Exact copy, pictures excluded: please retype every record below.

(Data excerpts)
-- Opening Marker --
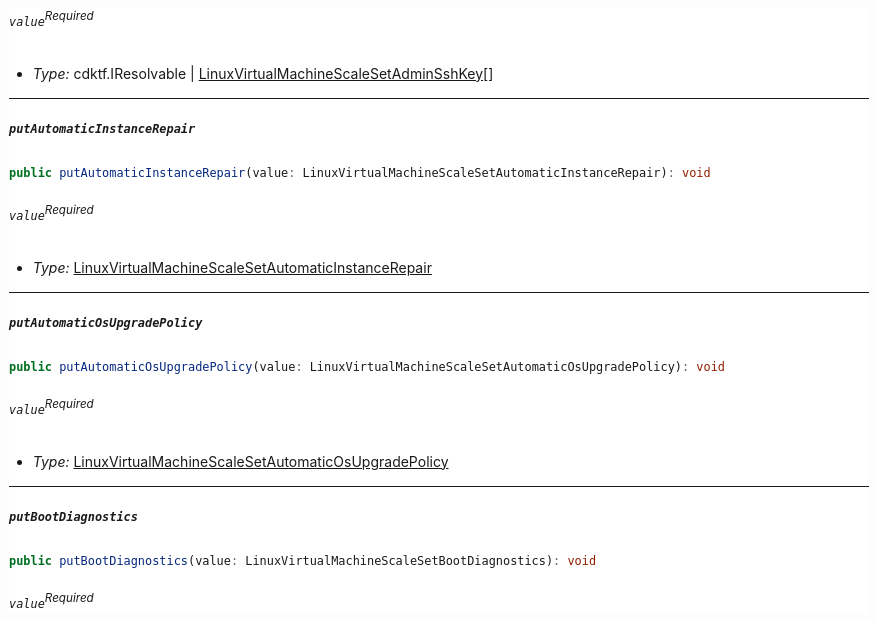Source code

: ###### `value`<sup>Required</sup> <a name="value" id="@cdktf/provider-azurerm.linuxVirtualMachineScaleSet.LinuxVirtualMachineScaleSet.putAdminSshKey.parameter.value"></a>

- *Type:* cdktf.IResolvable | <a href="#@cdktf/provider-azurerm.linuxVirtualMachineScaleSet.LinuxVirtualMachineScaleSetAdminSshKey">LinuxVirtualMachineScaleSetAdminSshKey</a>[]

---

##### `putAutomaticInstanceRepair` <a name="putAutomaticInstanceRepair" id="@cdktf/provider-azurerm.linuxVirtualMachineScaleSet.LinuxVirtualMachineScaleSet.putAutomaticInstanceRepair"></a>

```typescript
public putAutomaticInstanceRepair(value: LinuxVirtualMachineScaleSetAutomaticInstanceRepair): void
```

###### `value`<sup>Required</sup> <a name="value" id="@cdktf/provider-azurerm.linuxVirtualMachineScaleSet.LinuxVirtualMachineScaleSet.putAutomaticInstanceRepair.parameter.value"></a>

- *Type:* <a href="#@cdktf/provider-azurerm.linuxVirtualMachineScaleSet.LinuxVirtualMachineScaleSetAutomaticInstanceRepair">LinuxVirtualMachineScaleSetAutomaticInstanceRepair</a>

---

##### `putAutomaticOsUpgradePolicy` <a name="putAutomaticOsUpgradePolicy" id="@cdktf/provider-azurerm.linuxVirtualMachineScaleSet.LinuxVirtualMachineScaleSet.putAutomaticOsUpgradePolicy"></a>

```typescript
public putAutomaticOsUpgradePolicy(value: LinuxVirtualMachineScaleSetAutomaticOsUpgradePolicy): void
```

###### `value`<sup>Required</sup> <a name="value" id="@cdktf/provider-azurerm.linuxVirtualMachineScaleSet.LinuxVirtualMachineScaleSet.putAutomaticOsUpgradePolicy.parameter.value"></a>

- *Type:* <a href="#@cdktf/provider-azurerm.linuxVirtualMachineScaleSet.LinuxVirtualMachineScaleSetAutomaticOsUpgradePolicy">LinuxVirtualMachineScaleSetAutomaticOsUpgradePolicy</a>

---

##### `putBootDiagnostics` <a name="putBootDiagnostics" id="@cdktf/provider-azurerm.linuxVirtualMachineScaleSet.LinuxVirtualMachineScaleSet.putBootDiagnostics"></a>

```typescript
public putBootDiagnostics(value: LinuxVirtualMachineScaleSetBootDiagnostics): void
```

###### `value`<sup>Required</sup> <a name="value" id="@cdktf/provider-azurerm.linuxVirtualMachineScaleSet.LinuxVirtualMachineScaleSet.putBootDiagnostics.parameter.value"></a>
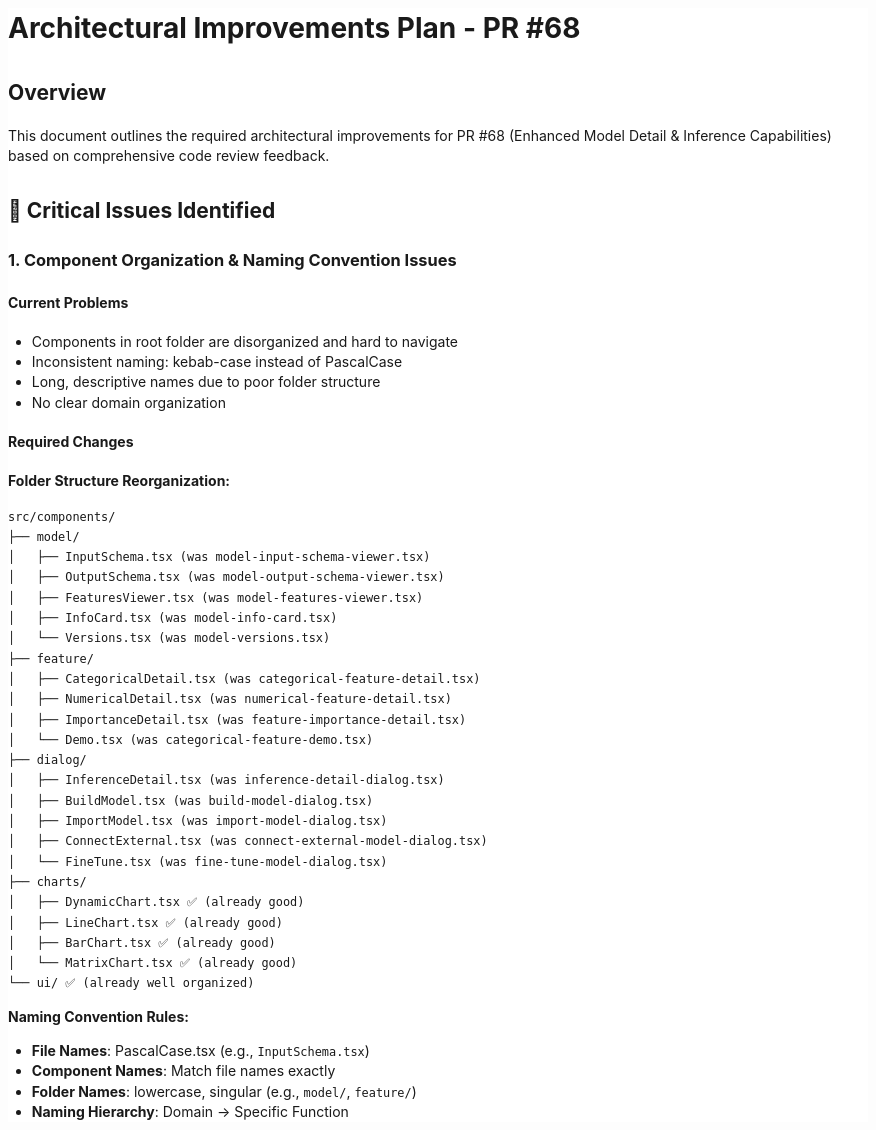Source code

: # Architectural Improvements Plan - PR #68

## Overview
This document outlines the required architectural improvements for PR #68 (Enhanced Model Detail & Inference Capabilities) based on comprehensive code review feedback.

## 🎯 Critical Issues Identified

### 1. Component Organization & Naming Convention Issues

#### Current Problems
- Components in root folder are disorganized and hard to navigate
- Inconsistent naming: kebab-case instead of PascalCase
- Long, descriptive names due to poor folder structure
- No clear domain organization

#### Required Changes

**Folder Structure Reorganization:**
```
src/components/
├── model/
│   ├── InputSchema.tsx (was model-input-schema-viewer.tsx)
│   ├── OutputSchema.tsx (was model-output-schema-viewer.tsx) 
│   ├── FeaturesViewer.tsx (was model-features-viewer.tsx)
│   ├── InfoCard.tsx (was model-info-card.tsx)
│   └── Versions.tsx (was model-versions.tsx)
├── feature/
│   ├── CategoricalDetail.tsx (was categorical-feature-detail.tsx)
│   ├── NumericalDetail.tsx (was numerical-feature-detail.tsx)
│   ├── ImportanceDetail.tsx (was feature-importance-detail.tsx)
│   └── Demo.tsx (was categorical-feature-demo.tsx)
├── dialog/
│   ├── InferenceDetail.tsx (was inference-detail-dialog.tsx)
│   ├── BuildModel.tsx (was build-model-dialog.tsx)
│   ├── ImportModel.tsx (was import-model-dialog.tsx)
│   ├── ConnectExternal.tsx (was connect-external-model-dialog.tsx)
│   └── FineTune.tsx (was fine-tune-model-dialog.tsx)
├── charts/
│   ├── DynamicChart.tsx ✅ (already good)
│   ├── LineChart.tsx ✅ (already good)
│   ├── BarChart.tsx ✅ (already good)
│   └── MatrixChart.tsx ✅ (already good)
└── ui/ ✅ (already well organized)
```

**Naming Convention Rules:**
- **File Names**: PascalCase.tsx (e.g., `InputSchema.tsx`)
- **Component Names**: Match file names exactly
- **Folder Names**: lowercase, singular (e.g., `model/`, `feature/`)
- **Naming Hierarchy**: Domain → Specific Function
-- Closing Marker --
▶ **RESPONSE AREA**:
Source code

: ###### `value`<sup>Required</sup> <a name="value" id="@cdktf/provider-azurerm.linuxVirtualMachineScaleSet.LinuxVirtualMachineScaleSet.putAdminSshKey.parameter.value"></a>

- *Type:* cdktf.IResolvable | <a href="#@cdktf/provider-azurerm.linuxVirtualMachineScaleSet.LinuxVirtualMachineScaleSetAdminSshKey">LinuxVirtualMachineScaleSetAdminSshKey</a>[]

---

##### `putAutomaticInstanceRepair` <a name="putAutomaticInstanceRepair" id="@cdktf/provider-azurerm.linuxVirtualMachineScaleSet.LinuxVirtualMachineScaleSet.putAutomaticInstanceRepair"></a>

```typescript
public putAutomaticInstanceRepair(value: LinuxVirtualMachineScaleSetAutomaticInstanceRepair): void
```

###### `value`<sup>Required</sup> <a name="value" id="@cdktf/provider-azurerm.linuxVirtualMachineScaleSet.LinuxVirtualMachineScaleSet.putAutomaticInstanceRepair.parameter.value"></a>

- *Type:* <a href="#@cdktf/provider-azurerm.linuxVirtualMachineScaleSet.LinuxVirtualMachineScaleSetAutomaticInstanceRepair">LinuxVirtualMachineScaleSetAutomaticInstanceRepair</a>

---

##### `putAutomaticOsUpgradePolicy` <a name="putAutomaticOsUpgradePolicy" id="@cdktf/provider-azurerm.linuxVirtualMachineScaleSet.LinuxVirtualMachineScaleSet.putAutomaticOsUpgradePolicy"></a>

```typescript
public putAutomaticOsUpgradePolicy(value: LinuxVirtualMachineScaleSetAutomaticOsUpgradePolicy): void
```

###### `value`<sup>Required</sup> <a name="value" id="@cdktf/provider-azurerm.linuxVirtualMachineScaleSet.LinuxVirtualMachineScaleSet.putAutomaticOsUpgradePolicy.parameter.value"></a>

- *Type:* <a href="#@cdktf/provider-azurerm.linuxVirtualMachineScaleSet.LinuxVirtualMachineScaleSetAutomaticOsUpgradePolicy">LinuxVirtualMachineScaleSetAutomaticOsUpgradePolicy</a>

---

##### `putBootDiagnostics` <a name="putBootDiagnostics" id="@cdktf/provider-azurerm.linuxVirtualMachineScaleSet.LinuxVirtualMachineScaleSet.putBootDiagnostics"></a>

```typescript
public putBootDiagnostics(value: LinuxVirtualMachineScaleSetBootDiagnostics): void
```

###### `value`<sup>Required</sup> <a name="value" id="@cdktf/provider-azurerm.linuxVirtualMachineScaleSet.LinuxVirtualMachineScaleSet.putBootDiagnostics.parameter.value"></a>
Source code

: # Architectural Improvements Plan - PR #68

## Overview
This document outlines the required architectural improvements for PR #68 (Enhanced Model Detail & Inference Capabilities) based on comprehensive code review feedback.

## 🎯 Critical Issues Identified

### 1. Component Organization & Naming Convention Issues

#### Current Problems
- Components in root folder are disorganized and hard to navigate
- Inconsistent naming: kebab-case instead of PascalCase
- Long, descriptive names due to poor folder structure
- No clear domain organization

#### Required Changes

**Folder Structure Reorganization:**
```
src/components/
├── model/
│   ├── InputSchema.tsx (was model-input-schema-viewer.tsx)
│   ├── OutputSchema.tsx (was model-output-schema-viewer.tsx) 
│   ├── FeaturesViewer.tsx (was model-features-viewer.tsx)
│   ├── InfoCard.tsx (was model-info-card.tsx)
│   └── Versions.tsx (was model-versions.tsx)
├── feature/
│   ├── CategoricalDetail.tsx (was categorical-feature-detail.tsx)
│   ├── NumericalDetail.tsx (was numerical-feature-detail.tsx)
│   ├── ImportanceDetail.tsx (was feature-importance-detail.tsx)
│   └── Demo.tsx (was categorical-feature-demo.tsx)
├── dialog/
│   ├── InferenceDetail.tsx (was inference-detail-dialog.tsx)
│   ├── BuildModel.tsx (was build-model-dialog.tsx)
│   ├── ImportModel.tsx (was import-model-dialog.tsx)
│   ├── ConnectExternal.tsx (was connect-external-model-dialog.tsx)
│   └── FineTune.tsx (was fine-tune-model-dialog.tsx)
├── charts/
│   ├── DynamicChart.tsx ✅ (already good)
│   ├── LineChart.tsx ✅ (already good)
│   ├── BarChart.tsx ✅ (already good)
│   └── MatrixChart.tsx ✅ (already good)
└── ui/ ✅ (already well organized)
```

**Naming Convention Rules:**
- **File Names**: PascalCase.tsx (e.g., `InputSchema.tsx`)
- **Component Names**: Match file names exactly
- **Folder Names**: lowercase, singular (e.g., `model/`, `feature/`)
- **Naming Hierarchy**: Domain → Specific Function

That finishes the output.